How exactly does a generic implementation like this work?
You can more or less think about generics as if they were lazy code generation: impl<T> Foo for T means “For every¹ concrete type T, if an implementation of Foo for T is needed, create one using this function.”
How does the compiler know to associate print_foo with Example?
When the compiler sees a method call, here .print_foo(),
- It first looks for a matching inherent impl,
impl Foo { fn print_foo(&self) {...} }. It doesn't find one in this case.
- It looks at all traits that are visible in the current scope (defined or
used) to see if any of them define a method called print_foo.
- It checks whether
Example implements any of these traits. Example implements Foo, because everything (except unsized types) implements Foo, so that trait is used.
These rules are described in the Method-call expressions section of the Rust Reference.
How is this impl scoped? Could I have crate-scoped generic implementations?
Trait implementations are not scoped. They effectively exist everywhere, regardless of what might be brought into the current scope. (The trait implementation coherence rules are designed to ensure that which implementations are found never depends on which crates are in the current crate's dependencies, i.e. which code the compiler compiled.)
However, traits are scoped: a trait method will never be found unless the trait is brought into scope with use or by defining it in the same module.

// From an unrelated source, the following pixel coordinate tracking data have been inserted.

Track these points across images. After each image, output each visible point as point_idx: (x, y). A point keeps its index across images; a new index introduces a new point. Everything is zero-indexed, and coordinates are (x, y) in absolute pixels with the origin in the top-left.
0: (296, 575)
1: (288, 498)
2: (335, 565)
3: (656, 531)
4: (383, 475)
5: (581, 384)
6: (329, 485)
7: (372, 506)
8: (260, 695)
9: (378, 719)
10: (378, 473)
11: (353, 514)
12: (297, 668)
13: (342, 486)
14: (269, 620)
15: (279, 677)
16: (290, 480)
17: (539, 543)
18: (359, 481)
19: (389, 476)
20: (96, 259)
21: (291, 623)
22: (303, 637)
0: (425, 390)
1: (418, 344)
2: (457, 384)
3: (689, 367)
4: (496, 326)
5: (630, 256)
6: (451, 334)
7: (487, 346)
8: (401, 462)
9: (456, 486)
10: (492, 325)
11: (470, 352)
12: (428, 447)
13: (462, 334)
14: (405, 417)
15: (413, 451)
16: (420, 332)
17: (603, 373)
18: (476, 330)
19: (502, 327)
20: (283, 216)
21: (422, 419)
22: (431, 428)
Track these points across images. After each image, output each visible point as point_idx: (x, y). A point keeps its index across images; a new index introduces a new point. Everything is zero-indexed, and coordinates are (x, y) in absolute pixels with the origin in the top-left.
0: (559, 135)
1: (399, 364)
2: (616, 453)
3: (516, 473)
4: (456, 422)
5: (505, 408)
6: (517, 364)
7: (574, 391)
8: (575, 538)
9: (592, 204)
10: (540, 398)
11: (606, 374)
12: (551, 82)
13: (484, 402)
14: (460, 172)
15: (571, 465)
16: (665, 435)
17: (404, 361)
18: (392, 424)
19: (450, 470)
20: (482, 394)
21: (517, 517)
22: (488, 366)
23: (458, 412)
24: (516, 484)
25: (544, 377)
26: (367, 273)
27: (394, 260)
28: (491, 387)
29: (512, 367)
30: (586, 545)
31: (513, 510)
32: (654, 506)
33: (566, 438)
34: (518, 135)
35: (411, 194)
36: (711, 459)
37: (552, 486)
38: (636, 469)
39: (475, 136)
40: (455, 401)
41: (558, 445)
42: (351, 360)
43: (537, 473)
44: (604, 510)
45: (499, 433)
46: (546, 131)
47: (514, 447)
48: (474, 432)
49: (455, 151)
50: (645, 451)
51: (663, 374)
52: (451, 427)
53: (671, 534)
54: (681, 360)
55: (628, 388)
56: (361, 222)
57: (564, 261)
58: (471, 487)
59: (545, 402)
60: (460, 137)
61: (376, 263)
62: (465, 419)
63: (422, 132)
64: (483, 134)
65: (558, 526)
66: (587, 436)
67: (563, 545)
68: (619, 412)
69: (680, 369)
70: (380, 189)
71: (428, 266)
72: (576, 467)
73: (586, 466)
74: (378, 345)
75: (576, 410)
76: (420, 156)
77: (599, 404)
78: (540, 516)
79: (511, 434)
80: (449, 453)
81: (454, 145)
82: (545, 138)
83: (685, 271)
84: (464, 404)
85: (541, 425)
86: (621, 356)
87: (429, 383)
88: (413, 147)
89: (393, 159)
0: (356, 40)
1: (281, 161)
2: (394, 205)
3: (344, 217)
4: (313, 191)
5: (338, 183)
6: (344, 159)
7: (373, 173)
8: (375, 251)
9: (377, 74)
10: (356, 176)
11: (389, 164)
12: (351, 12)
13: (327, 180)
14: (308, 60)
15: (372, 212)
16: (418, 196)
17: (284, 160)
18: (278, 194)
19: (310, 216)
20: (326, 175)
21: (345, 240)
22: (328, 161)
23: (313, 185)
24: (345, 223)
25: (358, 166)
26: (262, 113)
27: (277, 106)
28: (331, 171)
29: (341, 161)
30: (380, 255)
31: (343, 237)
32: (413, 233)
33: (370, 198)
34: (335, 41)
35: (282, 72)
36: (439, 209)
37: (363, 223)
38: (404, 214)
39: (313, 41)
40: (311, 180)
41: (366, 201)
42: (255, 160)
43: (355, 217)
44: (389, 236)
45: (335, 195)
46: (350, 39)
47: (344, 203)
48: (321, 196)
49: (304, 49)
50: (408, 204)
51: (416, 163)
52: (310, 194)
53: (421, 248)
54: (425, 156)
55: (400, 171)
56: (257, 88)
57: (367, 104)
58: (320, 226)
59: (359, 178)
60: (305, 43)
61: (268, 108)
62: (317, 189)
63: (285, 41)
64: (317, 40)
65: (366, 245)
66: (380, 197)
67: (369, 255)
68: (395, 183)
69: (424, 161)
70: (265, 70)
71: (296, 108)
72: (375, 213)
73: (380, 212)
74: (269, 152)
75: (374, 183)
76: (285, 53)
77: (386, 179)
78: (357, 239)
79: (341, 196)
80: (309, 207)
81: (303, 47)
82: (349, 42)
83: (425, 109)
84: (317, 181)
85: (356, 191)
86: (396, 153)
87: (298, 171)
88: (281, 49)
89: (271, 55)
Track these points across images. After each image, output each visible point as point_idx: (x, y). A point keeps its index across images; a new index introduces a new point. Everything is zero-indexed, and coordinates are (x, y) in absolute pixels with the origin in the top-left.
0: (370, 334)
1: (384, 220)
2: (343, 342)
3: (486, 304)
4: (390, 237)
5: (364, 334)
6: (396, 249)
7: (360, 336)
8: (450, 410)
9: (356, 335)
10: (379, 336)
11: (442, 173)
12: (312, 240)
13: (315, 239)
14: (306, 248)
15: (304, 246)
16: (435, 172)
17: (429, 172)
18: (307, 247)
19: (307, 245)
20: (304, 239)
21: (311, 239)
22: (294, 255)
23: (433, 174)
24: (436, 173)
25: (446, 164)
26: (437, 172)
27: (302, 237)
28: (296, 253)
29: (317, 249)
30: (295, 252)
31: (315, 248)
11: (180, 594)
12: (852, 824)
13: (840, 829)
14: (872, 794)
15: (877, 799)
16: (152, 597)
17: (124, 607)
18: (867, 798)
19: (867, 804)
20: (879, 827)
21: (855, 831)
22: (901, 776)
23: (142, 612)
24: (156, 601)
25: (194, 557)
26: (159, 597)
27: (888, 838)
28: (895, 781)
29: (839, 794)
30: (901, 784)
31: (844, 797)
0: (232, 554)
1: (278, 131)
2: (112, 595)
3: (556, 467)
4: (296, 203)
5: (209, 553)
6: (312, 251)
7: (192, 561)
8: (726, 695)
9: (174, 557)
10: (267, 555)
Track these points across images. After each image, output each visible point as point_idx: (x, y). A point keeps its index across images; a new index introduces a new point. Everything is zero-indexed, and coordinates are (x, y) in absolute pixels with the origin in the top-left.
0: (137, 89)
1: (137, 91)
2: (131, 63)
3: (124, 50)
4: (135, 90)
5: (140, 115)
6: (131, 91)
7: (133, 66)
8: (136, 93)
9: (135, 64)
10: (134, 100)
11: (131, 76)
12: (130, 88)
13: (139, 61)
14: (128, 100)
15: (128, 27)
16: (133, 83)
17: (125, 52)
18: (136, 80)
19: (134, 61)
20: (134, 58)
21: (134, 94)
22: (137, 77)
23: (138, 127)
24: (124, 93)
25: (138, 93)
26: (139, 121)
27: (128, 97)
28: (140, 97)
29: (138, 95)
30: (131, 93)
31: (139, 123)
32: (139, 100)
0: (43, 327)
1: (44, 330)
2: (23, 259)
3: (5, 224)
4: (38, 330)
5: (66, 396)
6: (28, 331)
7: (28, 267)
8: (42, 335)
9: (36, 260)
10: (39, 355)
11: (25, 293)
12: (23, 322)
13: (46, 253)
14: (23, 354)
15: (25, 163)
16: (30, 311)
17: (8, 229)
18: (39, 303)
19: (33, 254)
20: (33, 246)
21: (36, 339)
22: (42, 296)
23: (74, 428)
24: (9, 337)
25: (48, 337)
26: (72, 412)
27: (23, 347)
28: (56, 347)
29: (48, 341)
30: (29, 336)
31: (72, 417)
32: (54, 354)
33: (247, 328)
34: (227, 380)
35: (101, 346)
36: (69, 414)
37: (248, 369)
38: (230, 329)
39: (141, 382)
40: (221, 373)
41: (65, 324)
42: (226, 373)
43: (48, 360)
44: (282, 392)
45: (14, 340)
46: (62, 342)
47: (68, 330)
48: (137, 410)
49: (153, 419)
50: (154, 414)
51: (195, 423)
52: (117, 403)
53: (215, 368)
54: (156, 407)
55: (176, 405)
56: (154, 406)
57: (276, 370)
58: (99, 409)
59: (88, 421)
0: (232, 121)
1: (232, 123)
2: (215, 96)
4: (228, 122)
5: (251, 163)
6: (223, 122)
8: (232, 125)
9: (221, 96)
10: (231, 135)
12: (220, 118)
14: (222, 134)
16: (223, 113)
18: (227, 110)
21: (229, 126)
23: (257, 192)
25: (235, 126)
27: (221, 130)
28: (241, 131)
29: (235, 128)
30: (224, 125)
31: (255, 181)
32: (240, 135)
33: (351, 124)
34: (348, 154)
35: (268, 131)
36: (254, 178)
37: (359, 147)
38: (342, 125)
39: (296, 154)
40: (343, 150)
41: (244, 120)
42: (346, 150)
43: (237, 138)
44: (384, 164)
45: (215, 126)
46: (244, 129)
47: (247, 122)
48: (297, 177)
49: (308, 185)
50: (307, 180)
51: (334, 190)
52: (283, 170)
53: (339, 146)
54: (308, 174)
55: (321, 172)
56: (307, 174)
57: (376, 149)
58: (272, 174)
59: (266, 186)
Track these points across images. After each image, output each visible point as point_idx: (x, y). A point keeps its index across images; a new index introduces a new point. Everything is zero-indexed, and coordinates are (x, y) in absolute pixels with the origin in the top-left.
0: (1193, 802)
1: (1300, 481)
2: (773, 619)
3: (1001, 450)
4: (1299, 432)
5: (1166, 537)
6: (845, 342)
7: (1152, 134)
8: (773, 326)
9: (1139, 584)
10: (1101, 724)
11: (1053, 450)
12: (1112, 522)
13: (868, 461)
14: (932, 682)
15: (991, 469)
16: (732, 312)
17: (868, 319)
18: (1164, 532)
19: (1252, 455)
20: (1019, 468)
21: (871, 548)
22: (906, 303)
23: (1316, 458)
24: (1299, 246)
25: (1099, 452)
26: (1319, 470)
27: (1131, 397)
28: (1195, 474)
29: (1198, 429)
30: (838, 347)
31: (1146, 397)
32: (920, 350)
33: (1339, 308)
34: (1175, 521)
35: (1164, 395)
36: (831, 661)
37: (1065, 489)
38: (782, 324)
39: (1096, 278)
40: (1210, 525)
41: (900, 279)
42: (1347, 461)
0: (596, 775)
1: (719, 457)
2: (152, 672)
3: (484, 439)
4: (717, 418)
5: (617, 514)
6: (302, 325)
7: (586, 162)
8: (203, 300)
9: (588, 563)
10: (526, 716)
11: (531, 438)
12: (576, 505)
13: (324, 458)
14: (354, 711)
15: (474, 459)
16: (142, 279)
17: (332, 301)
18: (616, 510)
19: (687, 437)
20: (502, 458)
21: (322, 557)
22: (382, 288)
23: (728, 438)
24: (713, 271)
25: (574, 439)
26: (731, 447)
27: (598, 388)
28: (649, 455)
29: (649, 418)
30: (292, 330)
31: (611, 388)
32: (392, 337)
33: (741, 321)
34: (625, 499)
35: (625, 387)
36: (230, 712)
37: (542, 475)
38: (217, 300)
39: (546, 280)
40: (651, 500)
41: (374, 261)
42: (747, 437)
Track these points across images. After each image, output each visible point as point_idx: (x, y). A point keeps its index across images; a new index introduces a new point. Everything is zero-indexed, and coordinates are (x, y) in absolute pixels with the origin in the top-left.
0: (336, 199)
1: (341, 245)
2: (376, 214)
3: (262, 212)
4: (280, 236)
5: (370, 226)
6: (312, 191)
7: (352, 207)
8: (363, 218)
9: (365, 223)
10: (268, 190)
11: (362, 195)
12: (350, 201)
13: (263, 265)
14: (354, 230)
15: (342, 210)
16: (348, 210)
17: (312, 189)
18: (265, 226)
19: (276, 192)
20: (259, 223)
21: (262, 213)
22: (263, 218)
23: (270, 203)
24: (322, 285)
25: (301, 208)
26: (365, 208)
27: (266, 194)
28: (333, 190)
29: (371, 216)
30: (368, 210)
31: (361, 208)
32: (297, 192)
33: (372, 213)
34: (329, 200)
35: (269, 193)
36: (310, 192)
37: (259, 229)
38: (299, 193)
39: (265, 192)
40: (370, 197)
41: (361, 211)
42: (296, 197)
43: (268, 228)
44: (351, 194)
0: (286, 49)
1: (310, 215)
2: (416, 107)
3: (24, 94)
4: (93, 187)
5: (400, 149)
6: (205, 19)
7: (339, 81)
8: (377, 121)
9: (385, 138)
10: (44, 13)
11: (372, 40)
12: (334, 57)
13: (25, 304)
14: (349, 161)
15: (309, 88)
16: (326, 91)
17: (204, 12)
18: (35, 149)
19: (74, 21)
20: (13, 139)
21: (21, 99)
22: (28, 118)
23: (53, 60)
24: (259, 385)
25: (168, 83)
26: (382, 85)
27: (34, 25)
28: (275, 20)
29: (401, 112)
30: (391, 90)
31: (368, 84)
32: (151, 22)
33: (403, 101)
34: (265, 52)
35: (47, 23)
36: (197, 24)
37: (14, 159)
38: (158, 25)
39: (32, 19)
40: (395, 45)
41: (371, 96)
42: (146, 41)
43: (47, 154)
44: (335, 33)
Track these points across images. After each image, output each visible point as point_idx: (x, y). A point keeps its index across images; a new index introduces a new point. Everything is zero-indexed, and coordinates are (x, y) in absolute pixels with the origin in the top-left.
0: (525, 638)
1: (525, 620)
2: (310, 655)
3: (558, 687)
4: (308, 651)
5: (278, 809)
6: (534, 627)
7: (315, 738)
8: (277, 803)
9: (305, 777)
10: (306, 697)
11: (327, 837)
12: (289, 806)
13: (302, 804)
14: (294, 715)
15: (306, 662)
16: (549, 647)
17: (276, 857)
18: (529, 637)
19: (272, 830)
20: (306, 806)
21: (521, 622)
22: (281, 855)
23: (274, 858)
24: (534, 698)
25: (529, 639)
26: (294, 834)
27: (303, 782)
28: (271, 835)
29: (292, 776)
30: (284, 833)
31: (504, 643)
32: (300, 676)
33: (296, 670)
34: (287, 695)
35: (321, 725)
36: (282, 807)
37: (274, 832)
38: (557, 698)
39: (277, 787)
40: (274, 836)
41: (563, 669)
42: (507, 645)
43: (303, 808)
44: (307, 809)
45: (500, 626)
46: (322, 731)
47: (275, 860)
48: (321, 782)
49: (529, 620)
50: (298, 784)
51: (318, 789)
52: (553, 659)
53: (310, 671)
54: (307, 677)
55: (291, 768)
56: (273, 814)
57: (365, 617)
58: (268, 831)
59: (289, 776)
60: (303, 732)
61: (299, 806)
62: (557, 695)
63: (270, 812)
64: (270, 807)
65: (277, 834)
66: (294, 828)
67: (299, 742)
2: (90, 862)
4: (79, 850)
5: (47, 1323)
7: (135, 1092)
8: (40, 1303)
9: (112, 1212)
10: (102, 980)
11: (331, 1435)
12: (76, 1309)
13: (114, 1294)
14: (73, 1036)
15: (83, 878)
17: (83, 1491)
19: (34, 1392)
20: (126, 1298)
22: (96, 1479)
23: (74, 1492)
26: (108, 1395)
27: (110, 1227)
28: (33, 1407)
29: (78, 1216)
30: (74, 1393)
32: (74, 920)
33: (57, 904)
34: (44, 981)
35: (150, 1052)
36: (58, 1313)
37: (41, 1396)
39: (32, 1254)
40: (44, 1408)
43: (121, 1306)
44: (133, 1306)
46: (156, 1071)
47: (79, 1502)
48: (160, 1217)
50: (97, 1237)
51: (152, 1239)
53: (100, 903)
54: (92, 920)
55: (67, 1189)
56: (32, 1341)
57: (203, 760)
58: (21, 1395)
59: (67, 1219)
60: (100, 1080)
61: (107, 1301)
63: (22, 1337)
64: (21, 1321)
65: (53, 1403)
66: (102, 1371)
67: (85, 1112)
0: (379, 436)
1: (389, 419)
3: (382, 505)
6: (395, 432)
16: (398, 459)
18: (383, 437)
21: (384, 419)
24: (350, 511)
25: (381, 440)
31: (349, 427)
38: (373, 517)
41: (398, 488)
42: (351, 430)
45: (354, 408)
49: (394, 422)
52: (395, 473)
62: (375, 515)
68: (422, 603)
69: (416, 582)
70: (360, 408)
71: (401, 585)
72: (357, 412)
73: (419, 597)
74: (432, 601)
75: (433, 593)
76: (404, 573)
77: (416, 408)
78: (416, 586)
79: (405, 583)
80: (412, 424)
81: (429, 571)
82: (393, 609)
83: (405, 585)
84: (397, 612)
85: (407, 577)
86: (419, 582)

In your particular case, impl<T> Foo for T means that it is not possible to write any other implementations for the trait¹ — there is no such thing as a “crate-scoped generic implementation”.
¹ <T> does not quite mean “every type”. It means “every sized type”, because most generic code can't handle dynamically-sized/“unsized” types like dyn Foo and [i32], so it's a useful default restriction. If you write <T: ?Sized> instead, then the generic is truly over every possible type.